▶ WHAT TO WORK ON
Every entry below should be copied exactly, minus the pictures.

Data extracted from a collection

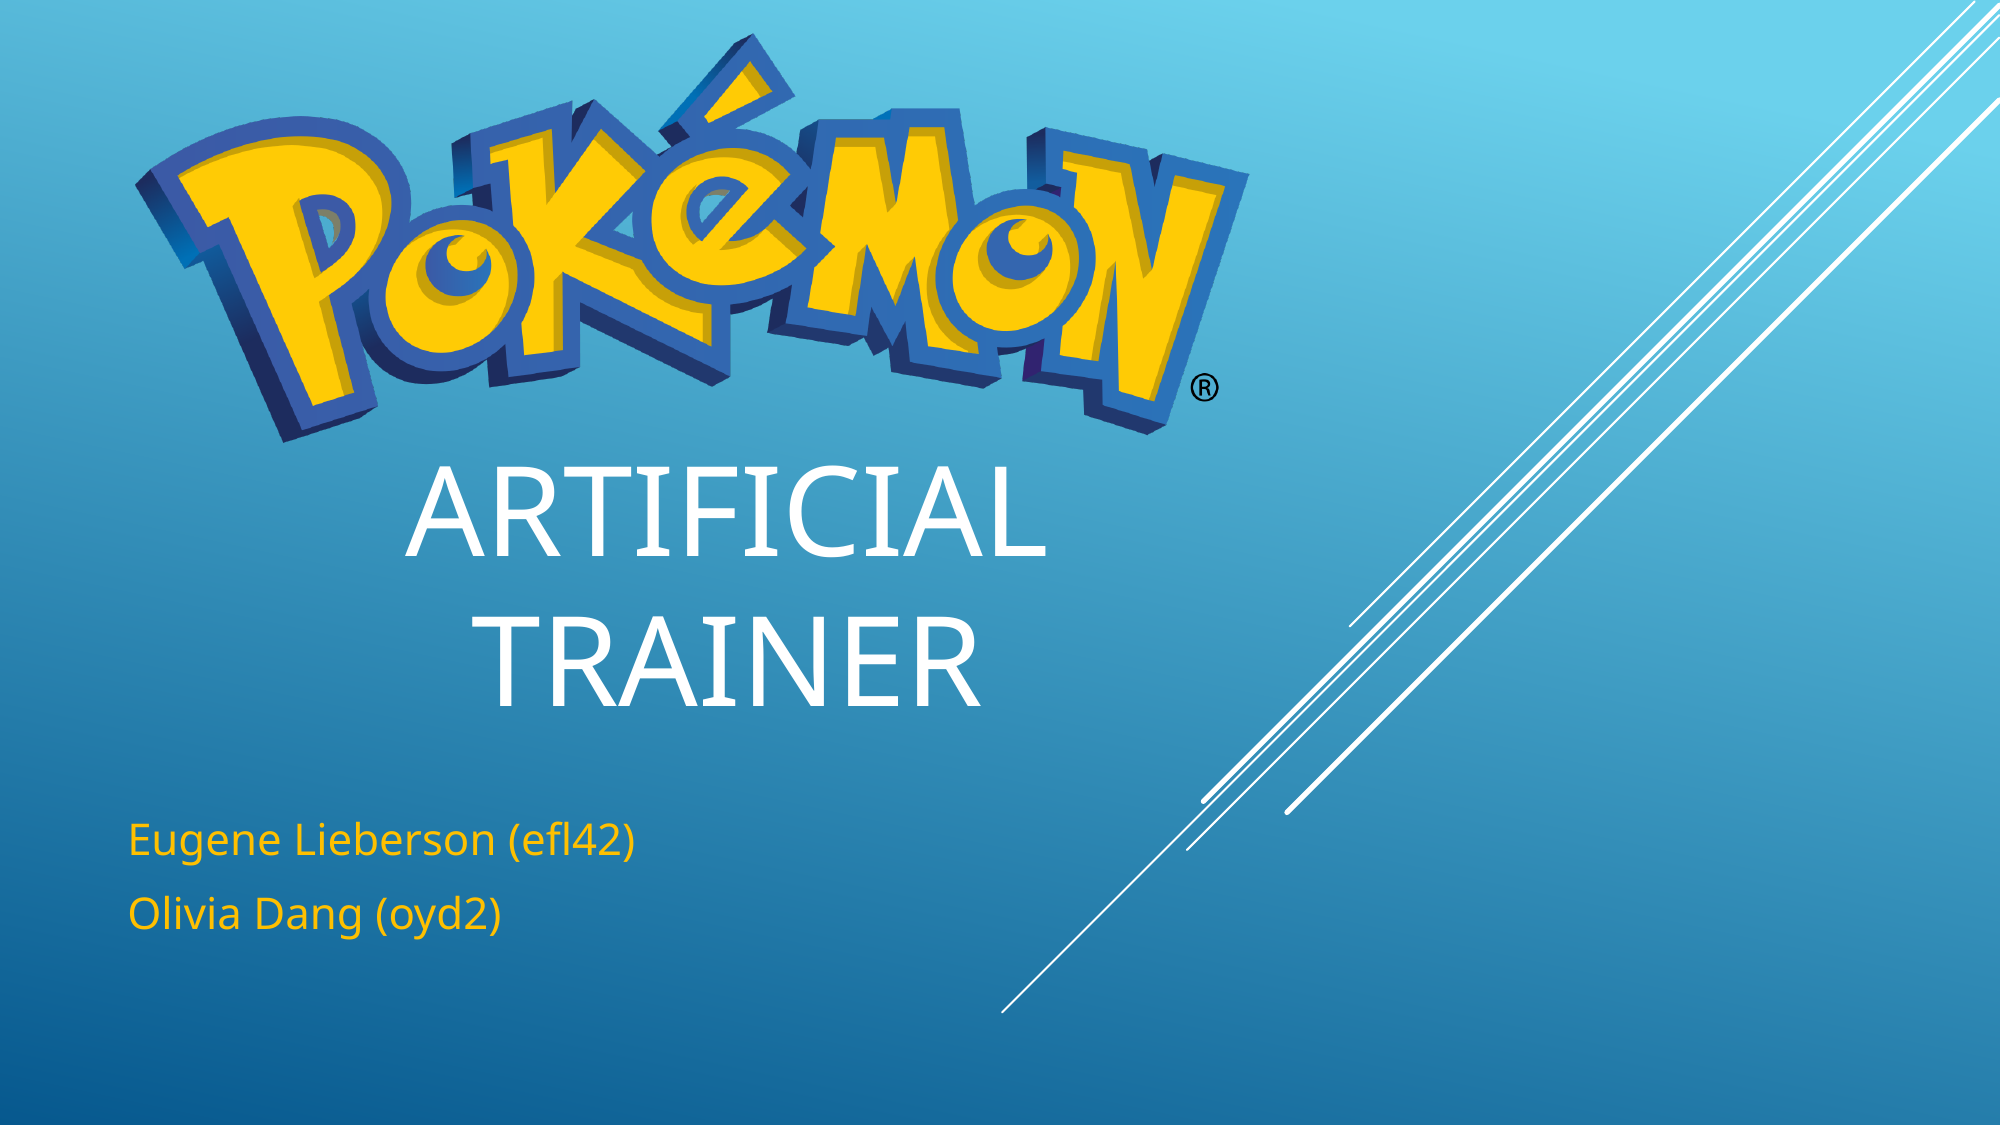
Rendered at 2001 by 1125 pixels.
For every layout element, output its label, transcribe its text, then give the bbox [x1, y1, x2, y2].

title Artificial trainer [319, 453, 1137, 740]
picture [111, 26, 1271, 453]
subtitle Eugene Lieberson (efl42) Olivia Dang (oyd2) [112, 804, 1163, 950]
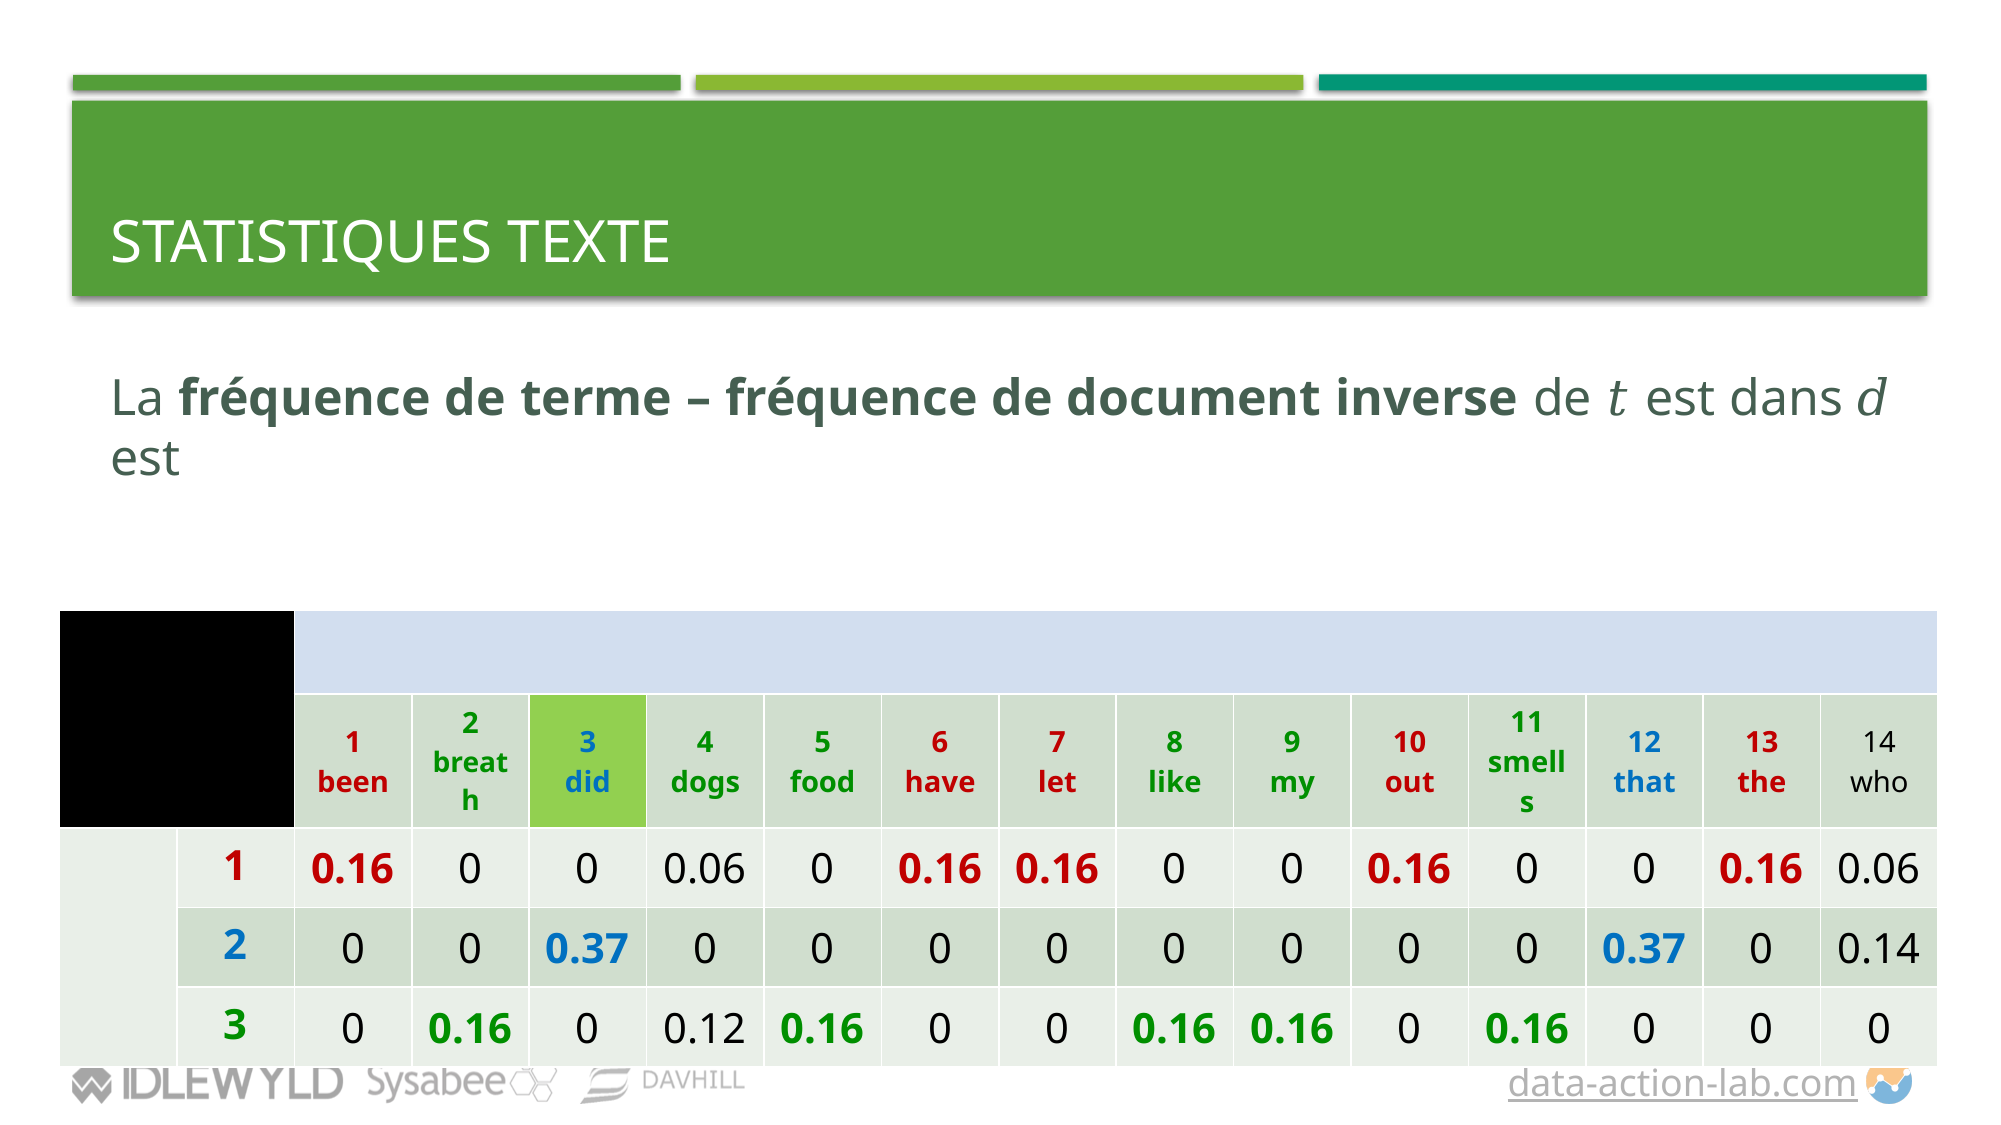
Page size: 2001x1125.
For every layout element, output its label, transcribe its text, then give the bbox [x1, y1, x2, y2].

picture [72, 1068, 745, 1104]
title Statistiques texte [95, 115, 1905, 282]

▶ RESULT OF THIS TASK
Rendered at 2001 by 1125 pixels.
For every layout element, output its label, transcribe its text, then give the bbox [x1, y1, x2, y2].

title Artificial trainer [319, 453, 1137, 740]
picture [111, 26, 1271, 453]
subtitle Eugene Lieberson (efl42) Olivia Dang (oyd2) [112, 804, 1163, 950]
Page size: 2001x1125.
For every layout element, output its label, transcribe its text, then give the bbox [x1, y1, x2, y2].

picture [72, 1068, 745, 1104]
title Statistiques texte [95, 115, 1905, 282]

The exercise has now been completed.